Implementing greater employment equity in our school systems is a necessary step toward addressing the lack of representation. Women, members of visible minorities, people with disabilities and Indigenous Peoples combined make up over 60 per cent of Canada’s labour force and yet are minimally represented in the school system’s administration or classrooms despite a movement towards decolonizing our educational systems.
The lack of diversity among educators is not reflective of the students in our schools. When Black and racialized people are employed in the school system, it creates a more diverse school community. Black people will have greater confidence in a system they feel represents them and stand a chance to benefit from these equitable practices.
Despite a focus on reconciliation and educators learning about colonial history, there remains a lingering racism in schools.
Simply talking about racism doesn’t make it go away. As anti-colonial scholar Kathryn McKittrick reminds us, “description is not liberation.” Movement towards racial equality cannot succeed through tokenistic practices like land acknowledgements by the same institutions where Black and Brown students are exposed to racism every day.
Instead of recognizing and addressing the serious issues in education, the government of Alberta has introduced a draft K-6 curriculum that white washes Canadian history. A white colonial history is being taught in the classroom while racialized children experience its outcome in the school yard. This is despite a long history of Black people in Alberta.
Impacts on mental health
Anti-Black racism within the education system negatively impacts the physical and mental well-being of Black children.
Anti-Black racism can lead to chronic stress which is associated with changes in hormones that cause inflammation in the body, a marker of chronic disease. Chronic and prolonged traumatic experiences can change children’s brain development. Children may suffer from issues with self-confidence, social isolation and disrupted sleep and eating patterns.
The Canadian Public Health Association, in collaboration with seven provincial and territorial public health associations, has declared racism a public health issue. The association provided recommendations for agencies and organizations involved in education, research and the provision of health and social services to address systemic racism in Canada.
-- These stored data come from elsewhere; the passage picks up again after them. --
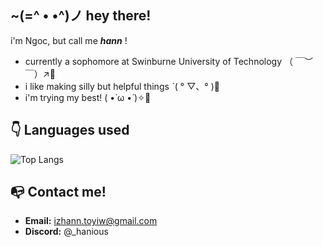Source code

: ## ~(=^ • •^)ノ hey there!
i'm Ngoc, but call me ***hann*** !
- currently a sophomore at Swinburne University of Technology （ ￣︶￣）↗📝
- i like making silly but helpful things ˋ( ° ▽、° )💫
- i'm trying my best! ( •̀ ω •́ )✧🦕

## 👇 Languages used
![Top Langs](https://github-readme-stats.vercel.app/api/top-langs/?username=hanious&theme=tokyonight&layout=compact&include_all_commits=true&count_private=true)


## 📭 Contact me!
- **__Email:__** izhann.toyiw@gmail.com
- **__Discord:__** @_hanious

<!--
**hanious/hanious** is a ✨ _special_ ✨ repository because its `README.md` (this file) appears on your GitHub profile.

Here are some ideas to get you started:

- 🔭 I’m currently working on ...
- 🌱 I’m currently learning ...
- 👯 I’m looking to collaborate on ...
- 🤔 I’m looking for help with ...
- 💬 Ask me about ...
- 📫 How to reach me: ...
- 😄 Pronouns: ...
- ⚡ Fun fact: ...
-->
Some suggestions include: a system-wide review of regulations, policies, processes and practices to identify and remove any racist systems and approaches; providing mandatory anti-racism and anti-oppression training for all staff and volunteers; collect race and ethnicity data in an appropriate and sensitive manner; and monitor their organizations for stereotyping, discrimination and racist actions and take corrective actions.
When an education system and teachers do not understand the cultural context of the racialized children in their care, the supports they design and implement to help those children will miss the mark.
With this latest incident, the public schooling and policing systems have yet another opportunity to respond appropriately to racialized violence. The Black community is waiting.